The economies of the MENA region are comparable to the structure of an iceberg, with the formal sector being similar to the surface, which is discerned by all, and the large informal part of the economy operating underground. The informal sector evades taxes, is not taken into account in the calculation of GDP, and is not monitored by the government. The rise of the informal sector in the MENA region economies is not without consequences on economic growth and productivity. This session, which is part of the workshop on the economics of informality in the ERF region, endeavors to tackle the informal sector in Micro, Small, and Medium Enterprises (MSMEs) in Egypt and Palestine. It aims at explaining the reasons behind such a large informal sector in these two particular countries, the pros and cons of informality and its impact on the whole economy, and last but not least, the measures that should be taken to promote formalization.
Dr. Belal Fallah (MAS) starts off the session by presenting his draft paper, entitled ‘The Pros and Cons of Formalizing Informal MSMEs in the Palestinian Economy’. The main target of his paper is to explain the extensive size of the Palestinian informal sector. He departs from the argument that a large informal sector can be really harmful to an economy. The tax evasion emanated from informality, he argues, results in a large budget deficit that hinders the government’s ability to provide basic goods and services. He then claims that formalization, on the other hand, widens business opportunities to expand. The tax rate in Palestine, he confirms, is one of the lowest in the world, yet massive tax evasion is witnessed. Dr. Fallah wraps up his presentation by providing a set of policy recommendations. Raising awareness about the benefits of joining the formal sector, enhancing tax monitoring and decreasing the cost of joining the formal sector are all possible channels through which decreasing the scope of informality in the Palestinian economy could be achieved.
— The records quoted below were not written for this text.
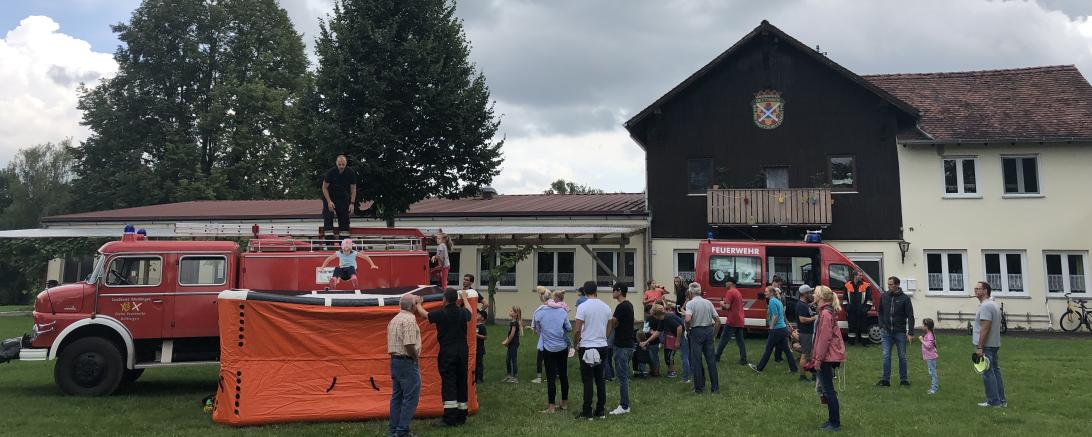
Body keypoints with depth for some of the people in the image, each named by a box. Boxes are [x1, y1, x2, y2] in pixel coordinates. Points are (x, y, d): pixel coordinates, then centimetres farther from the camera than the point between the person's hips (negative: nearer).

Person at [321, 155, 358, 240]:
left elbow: (353, 189, -3)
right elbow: (324, 187, -9)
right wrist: (329, 202, -18)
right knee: (328, 219, -10)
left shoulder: (351, 173, -12)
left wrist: (352, 203, -12)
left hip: (343, 199, 2)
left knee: (344, 219, -1)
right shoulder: (330, 172, -17)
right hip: (330, 197, -2)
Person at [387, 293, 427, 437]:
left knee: (396, 396, 14)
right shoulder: (409, 319, -16)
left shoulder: (394, 320, 13)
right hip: (407, 362, -9)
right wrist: (416, 356, -9)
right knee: (410, 397, -4)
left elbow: (393, 342, 15)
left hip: (394, 360, 9)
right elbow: (409, 344, -24)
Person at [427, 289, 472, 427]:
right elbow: (469, 311, 29)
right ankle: (461, 416, 17)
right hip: (463, 352, 5)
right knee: (461, 382, 10)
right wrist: (464, 298, 46)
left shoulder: (441, 314, -11)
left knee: (448, 383, -4)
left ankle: (449, 418, -8)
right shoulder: (463, 313, 3)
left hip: (447, 353, -5)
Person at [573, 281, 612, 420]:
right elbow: (608, 329, 12)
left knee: (588, 380, -1)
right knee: (600, 379, 11)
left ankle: (587, 412, 1)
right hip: (602, 346, 5)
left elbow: (577, 330, -14)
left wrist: (575, 344, 1)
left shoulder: (583, 307, -12)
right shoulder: (606, 307, 4)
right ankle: (600, 411, 14)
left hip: (587, 347, -5)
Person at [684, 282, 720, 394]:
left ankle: (699, 387, 7)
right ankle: (715, 387, 11)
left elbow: (688, 319, -24)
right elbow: (717, 320, 6)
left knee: (696, 360, 4)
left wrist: (688, 326, -4)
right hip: (709, 330, 5)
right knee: (711, 360, 9)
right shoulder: (708, 303, 6)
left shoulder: (690, 303, -9)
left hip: (696, 332, -5)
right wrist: (714, 332, 16)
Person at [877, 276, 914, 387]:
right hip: (887, 332, 2)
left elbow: (910, 316, -7)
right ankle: (885, 380, 7)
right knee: (886, 356, 2)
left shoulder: (904, 298, -7)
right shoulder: (884, 297, 2)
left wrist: (910, 333, -12)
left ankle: (903, 380, 17)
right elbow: (880, 312, 14)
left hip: (900, 332, -2)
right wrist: (881, 325, 2)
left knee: (902, 357, 8)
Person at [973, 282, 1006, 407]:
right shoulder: (993, 304, 16)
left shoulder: (985, 306, -18)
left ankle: (993, 401, -2)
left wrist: (979, 347, -22)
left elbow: (985, 328, -23)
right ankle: (1001, 400, 18)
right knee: (995, 372, 13)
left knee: (988, 374, -5)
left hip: (985, 346, -10)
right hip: (994, 345, 10)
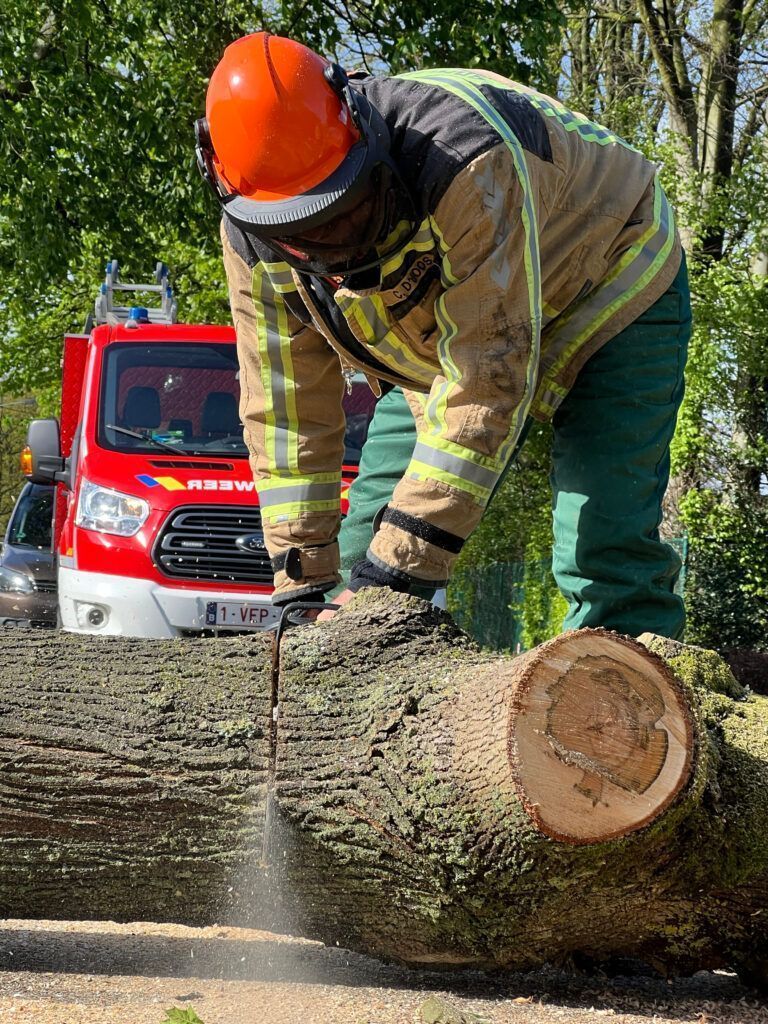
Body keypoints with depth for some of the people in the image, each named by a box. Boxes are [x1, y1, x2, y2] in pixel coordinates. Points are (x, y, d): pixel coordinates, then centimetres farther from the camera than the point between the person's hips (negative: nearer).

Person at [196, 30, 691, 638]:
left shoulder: (465, 158, -42)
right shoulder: (253, 241, -21)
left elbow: (488, 382, -42)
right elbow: (286, 409, -13)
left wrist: (402, 564, -43)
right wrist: (304, 582, -17)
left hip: (611, 301, -6)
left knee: (607, 562, -22)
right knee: (366, 548, -3)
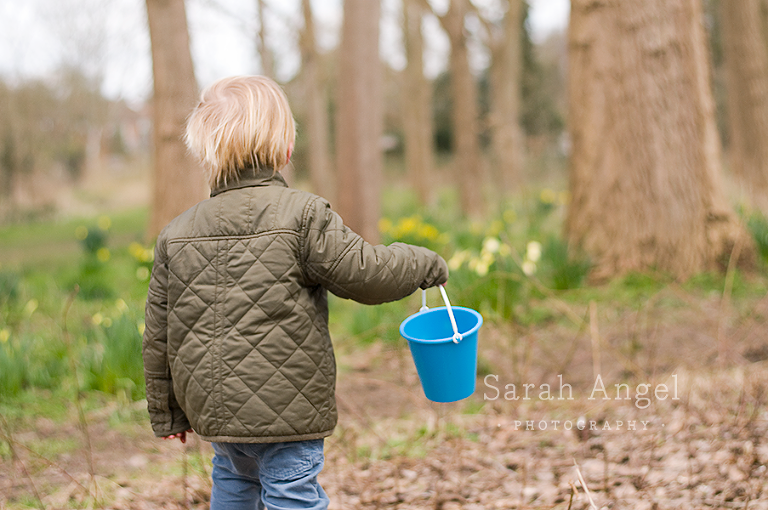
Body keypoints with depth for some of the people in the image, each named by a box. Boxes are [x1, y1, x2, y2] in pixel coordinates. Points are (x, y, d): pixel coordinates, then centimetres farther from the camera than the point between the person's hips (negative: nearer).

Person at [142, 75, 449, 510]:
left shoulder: (176, 234, 4)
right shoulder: (303, 215, -11)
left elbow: (159, 332, 8)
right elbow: (363, 273, -11)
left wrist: (166, 410, 19)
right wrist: (424, 264, 9)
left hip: (211, 405, 6)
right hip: (284, 406, -6)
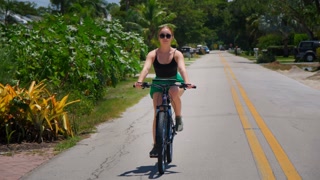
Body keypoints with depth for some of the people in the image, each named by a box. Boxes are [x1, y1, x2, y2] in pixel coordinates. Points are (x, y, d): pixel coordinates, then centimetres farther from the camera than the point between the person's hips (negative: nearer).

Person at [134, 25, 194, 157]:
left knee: (173, 92, -38)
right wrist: (140, 81, -46)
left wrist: (187, 82, -47)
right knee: (157, 114, -13)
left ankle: (178, 118, -11)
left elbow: (182, 68, -28)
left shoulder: (177, 54, -12)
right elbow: (146, 68, -26)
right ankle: (156, 145, -6)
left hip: (175, 82, -1)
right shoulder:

Dr. Hala Abou Ali (Cairo University) then presents her draft paper, entitled ‘MSEs Informality and Productivity: Evidence from Egypt’, co-authored with Dr. Reham Rizk (British University in Egypt). She begins by drawing the audience’s attention to the large scope of Micro and Small Enterprises (MSEs) and informality in the Egyptian economy. As for the main reason why MSEs resort to informality, Dr. Abou Ali claims that it is mainly a free choice rather than a forced one. Firms find the formalization process rather tedious and costly, and therefore avoid it. She discusses the factors that have an impact on the probability of joining the formal sector. The age of the firm holds a negative relationship with the probability of joining the formal sector, while the access to industry clusters has a positive relationship. Dr. Abou Ali concludes her presentation by advocating a set of policy recommendations, which includes reducing costs of doing business, enhancing infrastructure facilities, and establishing trust funds agencies.
The session, chaired by Dr. Alia El Mahdi (Cairo University and ERF), is concluded by a thorough discussion of the two papers, undertaken by Dr. Fatma El Hamidi (University of Pittsburgh), who underlines the positives and negatives of each paper, and suggests potential improvements.
To sum up, the size of the informal sector in Egypt and Palestine is undeniably large. Despite contributing to the reduction of poverty by providing jobs, informality hinders national growth and productivity. Added to that, the jobs provided by the informal sector are of adverse conditions, offering very little job security and low incomes to the workers. Yet, firms in Egypt and Palestine still choose to operate informally to escape the tedious and costly procedures of formalization, and because they are not well informed about the benefits of joining the formal sector. Addressing informality is becoming increasingly crucial, thus policy recommendations offered in the workshop should be put into action as soon as possible.